> **WHAT YOU NEED TO DO**
Each record is to be copied exactly, with its pictures left behind.

> **DATA EXCERPTS**
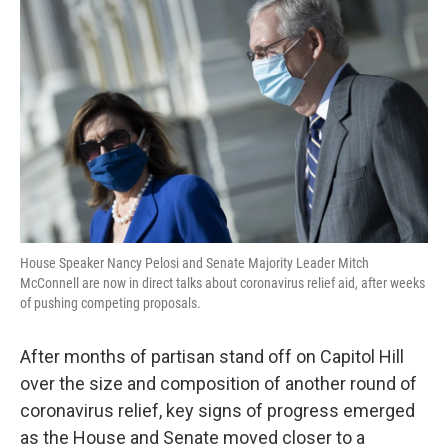
o
r
I
k
n
House Speaker Nancy Pelosi and Senate Majority Leader Mitch
McConnell are now in direct talks about coronavirus relief aid, after weeks
of pushing competing proposals.
After months of partisan stand off on Capitol Hill
over the size and composition of another round of
coronavirus relief, key signs of progress emerged
as the House and Senate moved closer to a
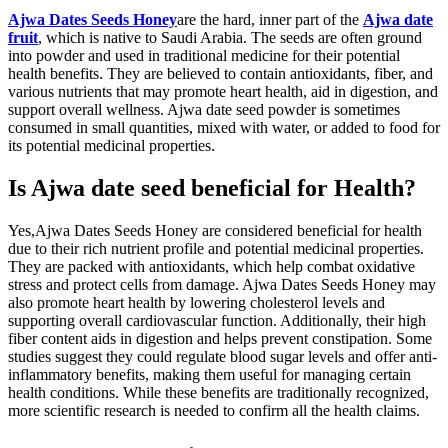
Ajwa Dates Seeds Honey
are the hard, inner part of the
Ajwa date
fruit
, which is native to Saudi Arabia. The seeds are often ground
into powder and used in traditional medicine for their potential
health benefits. They are believed to contain antioxidants, fiber, and
various nutrients that may promote heart health, aid in digestion, and
support overall wellness. Ajwa date seed powder is sometimes
consumed in small quantities, mixed with water, or added to food for
its potential medicinal properties.
Is Ajwa date seed beneficial for Health?
Yes,Ajwa Dates Seeds Honey are considered beneficial for health
due to their rich nutrient profile and potential medicinal properties.
They are packed with antioxidants, which help combat oxidative
stress and protect cells from damage. Ajwa Dates Seeds Honey may
also promote heart health by lowering cholesterol levels and
supporting overall cardiovascular function. Additionally, their high
fiber content aids in digestion and helps prevent constipation. Some
studies suggest they could regulate blood sugar levels and offer anti-
inflammatory benefits, making them useful for managing certain
health conditions. While these benefits are traditionally recognized,
more scientific research is needed to confirm all the health claims.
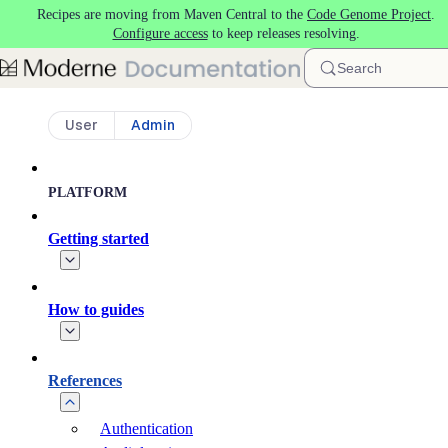
Recipes are moving from Maven Central to the
Code Genome Project
.
Skip to main content
Configure access
to keep releases resolving.
Search
User
Admin
PLATFORM
Getting started
How to guides
References
Authentication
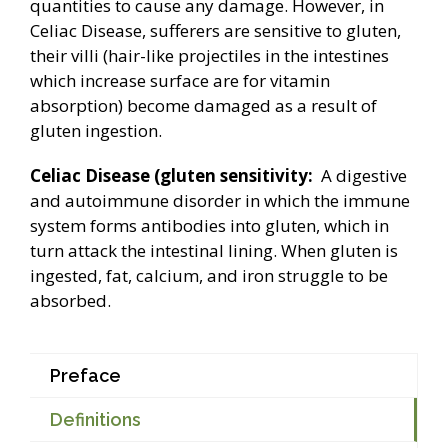
quantities to cause any damage. However, in
Celiac Disease, sufferers are sensitive to gluten,
their villi (hair-like projectiles in the intestines
which increase surface are for vitamin
absorption) become damaged as a result of
gluten ingestion.
Celiac Disease (gluten sensitivity:
A digestive
and autoimmune disorder in which the immune
system forms antibodies into gluten, which in
turn attack the intestinal lining. When gluten is
ingested, fat, calcium, and iron struggle to be
absorbed.
Preface
Definitions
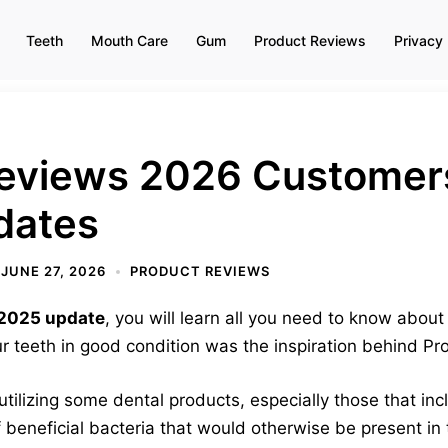
Teeth
Mouth Care
Gum
Product Reviews
Privacy 
eviews 2026 Customer
dates
JUNE 27, 2026
PRODUCT REVIEWS
 2025 update
, you will learn all you need to know abou
 teeth in good condition was the inspiration behind Pro
tilizing some dental products, especially those that i
 beneficial bacteria that would otherwise be present i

> **OUTPUT**
o
r
I
k
n
House Speaker Nancy Pelosi and Senate Majority Leader Mitch
McConnell are now in direct talks about coronavirus relief aid, after weeks
of pushing competing proposals.
After months of partisan stand off on Capitol Hill
over the size and composition of another round of
coronavirus relief, key signs of progress emerged
as the House and Senate moved closer to a
Ajwa Dates Seeds Honey
are the hard, inner part of the
Ajwa date
fruit
, which is native to Saudi Arabia. The seeds are often ground
into powder and used in traditional medicine for their potential
health benefits. They are believed to contain antioxidants, fiber, and
various nutrients that may promote heart health, aid in digestion, and
support overall wellness. Ajwa date seed powder is sometimes
consumed in small quantities, mixed with water, or added to food for
its potential medicinal properties.
Is Ajwa date seed beneficial for Health?
Yes,Ajwa Dates Seeds Honey are considered beneficial for health
due to their rich nutrient profile and potential medicinal properties.
They are packed with antioxidants, which help combat oxidative
stress and protect cells from damage. Ajwa Dates Seeds Honey may
also promote heart health by lowering cholesterol levels and
supporting overall cardiovascular function. Additionally, their high
fiber content aids in digestion and helps prevent constipation. Some
studies suggest they could regulate blood sugar levels and offer anti-
inflammatory benefits, making them useful for managing certain
health conditions. While these benefits are traditionally recognized,
more scientific research is needed to confirm all the health claims.
Recipes are moving from Maven Central to the
Code Genome Project
.
Skip to main content
Configure access
to keep releases resolving.
Search
User
Admin
PLATFORM
Getting started
How to guides
References
Authentication
quantities to cause any damage. However, in
Celiac Disease, sufferers are sensitive to gluten,
their villi (hair-like projectiles in the intestines
which increase surface are for vitamin
absorption) become damaged as a result of
gluten ingestion.
Celiac Disease (gluten sensitivity:
A digestive
and autoimmune disorder in which the immune
system forms antibodies into gluten, which in
turn attack the intestinal lining. When gluten is
ingested, fat, calcium, and iron struggle to be
absorbed.
Preface
Definitions
Teeth
Mouth Care
Gum
Product Reviews
Privacy 
eviews 2026 Customer
dates
JUNE 27, 2026
PRODUCT REVIEWS
 2025 update
, you will learn all you need to know abou
 teeth in good condition was the inspiration behind Pro
tilizing some dental products, especially those that i
 beneficial bacteria that would otherwise be present i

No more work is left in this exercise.